Correction of Myopia after Cataract Surgery with a Light-Adjustable Lens
Received 30 May 2008; received in revised form 14 January 2009; accepted 11 February 2009. published online 04 June 2009.
Purpose
To determine whether residual myopia could be corrected postoperatively using the light-adjustable lens (LAL) technology in patients undergoing cataract surgery and LAL implantation.
Design
A prospective clinical study was conducted at Codet Vision Institute in Tijuana, Mexico. The LALs were implanted that would purposely result in myopic errors of up to −1.5 D (diopter). The LAL was treated with a spatial intensity profile delivered by a digital light delivery device to induce a targeted myopic refractive change. Once the desirable myopic correction was achieved, the LAL was treated again to lock-in the lens power.
Participants
Fourteen eyes of 14 patients were studied.
Methods
The manifest refraction, uncorrected visual acuity (UCVA), and best- or spectacle-corrected visual acuity (BCVA), were measured with follow up time of 1 to 9 months to determine the achieved refractive corrections and their stability.
Main Outcome Measures
We measured UCVA and BCVA, achieved versus targeted refractive outcome, and refractive stability with follow up time of 1 to 9 months.
Results
Of 14 eyes, 13 eyes (92.9%) achieved 0.25 D of the target refraction at 1 day post lock-in with 100% of the eyes achieving the targeted refractive adjustment within 0.5 D or better with up to 9 months postoperative follow-up. All eyes treated show no change in manifest spherical refraction >0.25 D between 1 day post lock-in, and 3, 6, and 9 months postoperative visits. The data demonstrate the stability of the achieved refractive change after the adjustment and lock-in procedures. The mean rate of change was 0.006 D per month, which is 6 times more stable than that of laser corneal refractive procedures.
Conclusions
Residual myopia errors up to −1.5 D were successfully corrected with precision and significant improvement in UCVA and without compromising BCVA using the LAL technology.
Financial Disclosure(s)
Proprietary or commercial disclosure may be found after the references.

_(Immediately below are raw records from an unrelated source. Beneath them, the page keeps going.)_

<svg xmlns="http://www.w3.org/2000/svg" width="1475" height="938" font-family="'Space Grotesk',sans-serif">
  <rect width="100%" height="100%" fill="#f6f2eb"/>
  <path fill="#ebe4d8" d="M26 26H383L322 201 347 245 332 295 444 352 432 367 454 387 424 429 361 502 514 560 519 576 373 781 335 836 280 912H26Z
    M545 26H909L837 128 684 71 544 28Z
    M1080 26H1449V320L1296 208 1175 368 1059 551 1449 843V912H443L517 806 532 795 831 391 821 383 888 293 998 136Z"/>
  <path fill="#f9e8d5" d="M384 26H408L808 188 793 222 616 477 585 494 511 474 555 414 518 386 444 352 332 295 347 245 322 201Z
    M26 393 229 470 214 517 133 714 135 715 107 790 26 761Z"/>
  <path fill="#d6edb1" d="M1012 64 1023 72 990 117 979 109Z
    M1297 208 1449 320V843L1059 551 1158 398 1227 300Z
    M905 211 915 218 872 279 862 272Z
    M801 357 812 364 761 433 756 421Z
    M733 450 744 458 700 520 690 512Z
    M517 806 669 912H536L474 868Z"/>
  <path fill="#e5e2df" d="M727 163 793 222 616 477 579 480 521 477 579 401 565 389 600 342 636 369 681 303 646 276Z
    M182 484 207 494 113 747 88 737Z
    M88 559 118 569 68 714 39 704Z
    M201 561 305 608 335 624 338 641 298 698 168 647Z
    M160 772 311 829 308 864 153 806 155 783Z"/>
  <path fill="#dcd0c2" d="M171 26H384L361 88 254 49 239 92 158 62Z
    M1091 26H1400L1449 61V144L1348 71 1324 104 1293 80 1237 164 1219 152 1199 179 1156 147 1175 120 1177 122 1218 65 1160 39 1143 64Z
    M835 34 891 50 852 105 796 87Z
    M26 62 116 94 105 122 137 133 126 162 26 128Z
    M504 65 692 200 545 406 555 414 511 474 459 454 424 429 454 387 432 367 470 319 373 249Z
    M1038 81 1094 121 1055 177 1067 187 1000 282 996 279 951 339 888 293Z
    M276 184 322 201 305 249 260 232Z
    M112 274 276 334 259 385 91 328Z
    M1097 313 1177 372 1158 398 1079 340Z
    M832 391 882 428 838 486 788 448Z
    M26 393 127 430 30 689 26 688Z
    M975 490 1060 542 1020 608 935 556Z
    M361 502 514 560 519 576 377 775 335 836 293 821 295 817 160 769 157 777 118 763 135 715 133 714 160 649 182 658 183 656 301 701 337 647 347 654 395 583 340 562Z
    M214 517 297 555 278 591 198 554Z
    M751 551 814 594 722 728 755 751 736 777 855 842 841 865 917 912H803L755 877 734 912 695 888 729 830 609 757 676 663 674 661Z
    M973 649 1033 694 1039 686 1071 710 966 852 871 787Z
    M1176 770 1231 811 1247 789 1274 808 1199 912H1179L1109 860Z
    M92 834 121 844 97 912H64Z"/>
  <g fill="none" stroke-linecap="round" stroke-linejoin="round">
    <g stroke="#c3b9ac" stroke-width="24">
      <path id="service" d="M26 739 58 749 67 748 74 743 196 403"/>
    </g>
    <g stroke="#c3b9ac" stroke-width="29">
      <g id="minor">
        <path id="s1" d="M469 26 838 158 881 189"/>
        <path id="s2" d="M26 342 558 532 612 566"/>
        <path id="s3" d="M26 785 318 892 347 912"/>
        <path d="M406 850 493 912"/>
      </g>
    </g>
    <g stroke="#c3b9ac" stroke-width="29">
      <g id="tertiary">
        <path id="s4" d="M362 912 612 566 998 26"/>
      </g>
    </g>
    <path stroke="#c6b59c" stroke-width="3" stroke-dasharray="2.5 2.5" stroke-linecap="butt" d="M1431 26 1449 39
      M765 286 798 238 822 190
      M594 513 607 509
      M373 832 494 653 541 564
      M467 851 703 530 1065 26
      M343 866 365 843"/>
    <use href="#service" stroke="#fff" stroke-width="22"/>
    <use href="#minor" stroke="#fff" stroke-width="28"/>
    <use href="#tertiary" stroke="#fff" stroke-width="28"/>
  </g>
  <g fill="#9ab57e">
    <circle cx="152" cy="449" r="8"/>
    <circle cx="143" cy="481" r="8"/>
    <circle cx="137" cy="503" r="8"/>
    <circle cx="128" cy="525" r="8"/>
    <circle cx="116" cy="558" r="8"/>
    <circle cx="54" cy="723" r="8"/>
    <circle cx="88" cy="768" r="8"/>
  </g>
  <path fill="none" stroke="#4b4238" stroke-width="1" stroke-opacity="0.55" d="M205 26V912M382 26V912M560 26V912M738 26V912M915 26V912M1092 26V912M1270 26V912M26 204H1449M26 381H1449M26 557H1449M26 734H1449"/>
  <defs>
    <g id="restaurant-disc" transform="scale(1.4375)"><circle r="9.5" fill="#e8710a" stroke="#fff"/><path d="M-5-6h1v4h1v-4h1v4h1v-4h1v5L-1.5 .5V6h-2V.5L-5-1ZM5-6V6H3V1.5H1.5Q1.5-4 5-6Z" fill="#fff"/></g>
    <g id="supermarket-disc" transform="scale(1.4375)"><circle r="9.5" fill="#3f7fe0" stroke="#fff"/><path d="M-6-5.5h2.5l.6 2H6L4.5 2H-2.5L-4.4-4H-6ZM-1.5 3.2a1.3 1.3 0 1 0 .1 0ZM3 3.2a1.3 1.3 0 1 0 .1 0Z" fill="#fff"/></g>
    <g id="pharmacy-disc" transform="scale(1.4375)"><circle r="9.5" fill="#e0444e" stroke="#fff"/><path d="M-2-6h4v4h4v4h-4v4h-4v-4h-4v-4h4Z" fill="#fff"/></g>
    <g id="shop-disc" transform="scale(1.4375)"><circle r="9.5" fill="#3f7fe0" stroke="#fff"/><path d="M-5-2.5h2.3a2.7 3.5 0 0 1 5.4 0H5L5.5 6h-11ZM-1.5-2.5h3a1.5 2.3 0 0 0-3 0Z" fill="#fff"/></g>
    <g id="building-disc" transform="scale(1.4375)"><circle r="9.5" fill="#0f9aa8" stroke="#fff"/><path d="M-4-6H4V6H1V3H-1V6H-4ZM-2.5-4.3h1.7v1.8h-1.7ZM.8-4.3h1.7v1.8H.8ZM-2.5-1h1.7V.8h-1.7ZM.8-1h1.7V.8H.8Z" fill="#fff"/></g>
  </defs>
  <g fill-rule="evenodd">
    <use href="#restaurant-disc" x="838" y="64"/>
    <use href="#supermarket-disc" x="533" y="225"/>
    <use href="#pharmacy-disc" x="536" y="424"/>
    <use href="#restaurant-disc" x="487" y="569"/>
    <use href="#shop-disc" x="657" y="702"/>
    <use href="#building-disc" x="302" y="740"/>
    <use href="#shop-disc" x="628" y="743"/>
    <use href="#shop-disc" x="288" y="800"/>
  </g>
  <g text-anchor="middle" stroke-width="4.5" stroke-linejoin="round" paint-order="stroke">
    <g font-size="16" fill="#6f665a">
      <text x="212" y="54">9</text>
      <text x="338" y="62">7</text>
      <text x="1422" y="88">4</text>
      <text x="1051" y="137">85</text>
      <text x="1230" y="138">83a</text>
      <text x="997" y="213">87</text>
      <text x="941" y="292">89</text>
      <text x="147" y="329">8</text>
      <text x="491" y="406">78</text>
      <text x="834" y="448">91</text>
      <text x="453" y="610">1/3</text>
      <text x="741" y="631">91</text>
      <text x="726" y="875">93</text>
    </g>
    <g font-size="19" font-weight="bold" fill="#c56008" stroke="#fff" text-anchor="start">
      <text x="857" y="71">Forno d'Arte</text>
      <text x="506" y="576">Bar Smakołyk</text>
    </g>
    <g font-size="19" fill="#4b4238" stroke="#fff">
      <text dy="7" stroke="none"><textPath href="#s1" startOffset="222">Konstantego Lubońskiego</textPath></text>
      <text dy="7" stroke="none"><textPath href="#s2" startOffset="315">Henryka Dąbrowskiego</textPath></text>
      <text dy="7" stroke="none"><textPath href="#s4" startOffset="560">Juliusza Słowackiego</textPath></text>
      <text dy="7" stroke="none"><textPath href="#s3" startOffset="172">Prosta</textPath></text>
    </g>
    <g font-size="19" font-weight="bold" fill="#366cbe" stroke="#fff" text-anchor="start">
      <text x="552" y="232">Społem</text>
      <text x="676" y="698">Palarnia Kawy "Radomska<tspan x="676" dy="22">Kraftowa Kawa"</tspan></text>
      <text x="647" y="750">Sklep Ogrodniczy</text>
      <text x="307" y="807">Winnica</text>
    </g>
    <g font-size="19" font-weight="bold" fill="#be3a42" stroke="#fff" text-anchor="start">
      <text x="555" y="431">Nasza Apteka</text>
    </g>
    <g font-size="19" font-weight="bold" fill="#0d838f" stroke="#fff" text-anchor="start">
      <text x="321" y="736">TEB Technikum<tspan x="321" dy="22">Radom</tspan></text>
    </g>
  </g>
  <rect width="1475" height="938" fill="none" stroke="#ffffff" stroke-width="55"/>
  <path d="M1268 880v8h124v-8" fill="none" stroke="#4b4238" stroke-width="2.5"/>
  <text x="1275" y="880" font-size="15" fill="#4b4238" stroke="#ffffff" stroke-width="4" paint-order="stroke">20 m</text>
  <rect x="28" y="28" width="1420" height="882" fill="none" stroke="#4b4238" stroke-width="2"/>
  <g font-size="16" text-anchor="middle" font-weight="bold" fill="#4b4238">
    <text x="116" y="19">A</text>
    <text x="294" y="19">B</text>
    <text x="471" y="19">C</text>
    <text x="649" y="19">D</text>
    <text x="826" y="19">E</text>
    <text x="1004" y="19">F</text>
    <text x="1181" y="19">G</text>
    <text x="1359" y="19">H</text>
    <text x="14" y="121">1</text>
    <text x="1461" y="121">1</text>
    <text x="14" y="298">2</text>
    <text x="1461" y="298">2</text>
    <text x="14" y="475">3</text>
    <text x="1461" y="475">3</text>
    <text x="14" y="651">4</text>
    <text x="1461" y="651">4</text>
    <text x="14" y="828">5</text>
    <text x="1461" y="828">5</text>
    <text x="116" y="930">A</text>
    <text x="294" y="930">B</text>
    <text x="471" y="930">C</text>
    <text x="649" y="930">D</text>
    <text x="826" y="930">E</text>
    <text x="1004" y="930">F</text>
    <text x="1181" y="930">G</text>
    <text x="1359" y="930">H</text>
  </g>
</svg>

4California Institute of Technology, Pasadena, California
5University of California at San Francisco, San Francisco, California
Correspondence: Arturo Chayet, MD, Ave. Padre Kino No. 10159, Tijuana, Mexico 22320
Manuscript no.: 2008-663.
Financial Disclosure(s): The authors (CS, SC, BT) are Calhoun Vision employees. PR is a former Calhoun Vision employee. AC is the clinical investigator for Calhoun Vision, compensated only for his typical surgery fee for each patient, with no financial interest. DS and RG are both Founding Scientists and a Board Member of Calhoun Vision with financial interest.